Physicist Alom Shaha opens his intriguing new book, The Young Atheist’s Handbook (out in July) with an account of a thought experiment he conducted as a student: He ate bacon for the first time, after being challenged to do so in the canteen. In the book he rightly focusses on the psychological power of the disgust mechanism in the human mind, and how successfully religious teaching can combine physical effect and mental control.
Asif Choudahry is a young British Muslim who used to work for Blackberry. He got annoyed, as do many teetotallers, not just observant Muslims, at being offered nothing but orange juice or water at social gatherings. He’s now marketing what he’s got accredited as a halal wine. The White, made from Chardonnay grapes, is processed in some secret way. It smells like wine to me. It tastes like wine to me. As I don’t drink and don’t like the taste of wine its appeal is not for me. Kevser Tabak, the name of Choudahry’s brand, claims to be derived from Arabic meaning Spring of Wine – The literal interpretation from Surah 108 in The Quran. It refers to abundance and plenty. According to Massood Kawaza (the President of the UK’s Halal Food Authority) “the surah refers to something which Allah promises the believers to be out of this world”. The surah goes on to say “A heavenly fount of abundance in the hereafter if believers turn to their Lord in prayer and sacrifice”.
To Kawaza the point is Muslims shouldn’t want to mimic alcohol. According to some Islamic teachings, they should even shun gatherings where it’s served. It would be interesting to see the impact if it was lined up at the drinks table at a strict Muslim wedding. But as Choudahry points out, there are plenty of young British Muslims whose want a scientific alternative to another oversweet bottle of fizzy apple. This wine you can cook with. Islam can be de-coupled from ethnic culture. In this case thanks to biochemistry.
At its heart halal wine presents a similar challenge about authentic observation as the concept of the Eruv; a Jewish Orthodox cordon within which certain Sabbath observation rules can be relaxed. There’s a row in St John’s Wood in North London at the moment about plans to establish an Eruv around local streets, for orthodox Jews. If you want to be strictly observant, is the argument of opponents, then be strictly observant.
The difference bewteen the Eruv and halal wine, seems to be social impact. An Eruv is to some Brits, a planning blight, with its wires and poles; forcing an opt out on people who don’t share those religious beliefs. I might pour grape juice or halal wine into a fancy glass to match everyone else’s, but it doesn’t affect them.

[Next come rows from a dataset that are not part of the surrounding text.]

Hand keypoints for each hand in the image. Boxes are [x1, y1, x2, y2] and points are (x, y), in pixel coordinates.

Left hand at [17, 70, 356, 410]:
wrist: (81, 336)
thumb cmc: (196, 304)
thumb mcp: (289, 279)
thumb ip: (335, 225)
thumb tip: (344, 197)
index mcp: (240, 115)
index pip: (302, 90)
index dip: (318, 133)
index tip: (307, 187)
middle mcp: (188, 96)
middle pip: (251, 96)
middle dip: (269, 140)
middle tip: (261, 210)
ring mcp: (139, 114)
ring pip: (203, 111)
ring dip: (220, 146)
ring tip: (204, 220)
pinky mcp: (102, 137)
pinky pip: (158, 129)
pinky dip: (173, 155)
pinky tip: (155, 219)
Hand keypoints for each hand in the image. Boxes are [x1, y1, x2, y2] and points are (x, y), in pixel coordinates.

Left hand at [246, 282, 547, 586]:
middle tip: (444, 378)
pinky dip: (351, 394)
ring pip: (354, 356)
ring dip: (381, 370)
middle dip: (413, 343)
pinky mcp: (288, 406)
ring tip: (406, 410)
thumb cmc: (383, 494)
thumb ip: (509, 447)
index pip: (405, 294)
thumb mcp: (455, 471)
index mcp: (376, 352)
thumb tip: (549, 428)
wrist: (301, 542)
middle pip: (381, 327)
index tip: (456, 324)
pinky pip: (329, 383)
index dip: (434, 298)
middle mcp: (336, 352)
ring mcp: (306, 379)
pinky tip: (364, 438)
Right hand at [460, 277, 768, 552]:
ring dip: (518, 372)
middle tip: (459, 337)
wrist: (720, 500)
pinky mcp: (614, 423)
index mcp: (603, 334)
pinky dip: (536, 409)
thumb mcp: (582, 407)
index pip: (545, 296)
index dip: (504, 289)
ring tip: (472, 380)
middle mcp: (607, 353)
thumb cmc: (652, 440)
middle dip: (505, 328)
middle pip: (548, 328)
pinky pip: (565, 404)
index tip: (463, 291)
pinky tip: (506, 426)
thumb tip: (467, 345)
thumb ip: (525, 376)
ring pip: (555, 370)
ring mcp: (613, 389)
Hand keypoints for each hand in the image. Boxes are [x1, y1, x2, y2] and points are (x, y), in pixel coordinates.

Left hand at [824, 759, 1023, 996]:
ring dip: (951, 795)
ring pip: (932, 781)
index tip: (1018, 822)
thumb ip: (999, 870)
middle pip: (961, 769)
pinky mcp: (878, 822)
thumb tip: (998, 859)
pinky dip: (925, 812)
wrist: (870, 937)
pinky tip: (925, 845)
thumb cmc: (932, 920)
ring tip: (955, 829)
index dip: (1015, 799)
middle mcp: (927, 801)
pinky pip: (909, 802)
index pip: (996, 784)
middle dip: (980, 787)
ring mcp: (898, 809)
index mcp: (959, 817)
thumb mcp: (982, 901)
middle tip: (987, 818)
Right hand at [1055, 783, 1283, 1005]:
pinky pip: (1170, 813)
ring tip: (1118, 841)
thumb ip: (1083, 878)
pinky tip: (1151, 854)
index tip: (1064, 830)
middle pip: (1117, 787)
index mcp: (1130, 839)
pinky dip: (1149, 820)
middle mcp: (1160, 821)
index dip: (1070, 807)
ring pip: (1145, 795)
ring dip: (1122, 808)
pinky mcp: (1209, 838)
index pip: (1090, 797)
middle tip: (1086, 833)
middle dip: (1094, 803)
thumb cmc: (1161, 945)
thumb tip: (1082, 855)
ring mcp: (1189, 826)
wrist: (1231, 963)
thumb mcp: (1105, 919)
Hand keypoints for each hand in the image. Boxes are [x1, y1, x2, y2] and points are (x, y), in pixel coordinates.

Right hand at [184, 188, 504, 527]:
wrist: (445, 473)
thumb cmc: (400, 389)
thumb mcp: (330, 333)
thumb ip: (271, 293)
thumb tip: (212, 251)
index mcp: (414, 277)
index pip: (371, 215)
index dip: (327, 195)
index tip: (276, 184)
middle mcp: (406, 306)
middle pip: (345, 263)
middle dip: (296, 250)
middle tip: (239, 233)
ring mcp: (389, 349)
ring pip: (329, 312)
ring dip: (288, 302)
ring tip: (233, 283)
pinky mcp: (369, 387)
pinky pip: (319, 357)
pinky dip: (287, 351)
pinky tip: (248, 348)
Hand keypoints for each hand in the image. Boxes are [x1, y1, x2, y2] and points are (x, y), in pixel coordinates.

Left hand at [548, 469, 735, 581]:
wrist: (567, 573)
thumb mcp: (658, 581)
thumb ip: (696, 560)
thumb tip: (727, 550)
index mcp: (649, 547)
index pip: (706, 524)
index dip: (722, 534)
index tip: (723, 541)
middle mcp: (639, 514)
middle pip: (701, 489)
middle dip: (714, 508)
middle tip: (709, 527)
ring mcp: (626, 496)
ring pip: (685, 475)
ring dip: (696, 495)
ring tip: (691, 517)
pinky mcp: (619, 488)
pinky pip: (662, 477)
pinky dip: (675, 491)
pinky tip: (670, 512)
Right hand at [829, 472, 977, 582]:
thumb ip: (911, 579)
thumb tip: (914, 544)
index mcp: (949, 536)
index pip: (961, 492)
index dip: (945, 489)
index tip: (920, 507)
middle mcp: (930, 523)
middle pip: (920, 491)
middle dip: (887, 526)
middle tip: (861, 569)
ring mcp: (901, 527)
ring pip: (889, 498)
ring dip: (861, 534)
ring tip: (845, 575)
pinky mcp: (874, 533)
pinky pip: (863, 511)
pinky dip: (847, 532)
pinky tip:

In any decent sized Middle Eastern food store you can find dozens of Islamised versions of Western foods — cardamom-flavoured Carnation evaporated milk, as much as halal frankfurters and turkey bacon. The market is there.
Perhaps the comparison we should be making for some halal and kosher foods is to prawn cocktail flavoured crisps; tasting nothing like the food it’s nominally imitating, but enjoyed by its fans. And in his attempt to meet a perceived need, Choudahry’s venture shows a welcome entrepreneurial enthusiasm and a most practical appliance of science.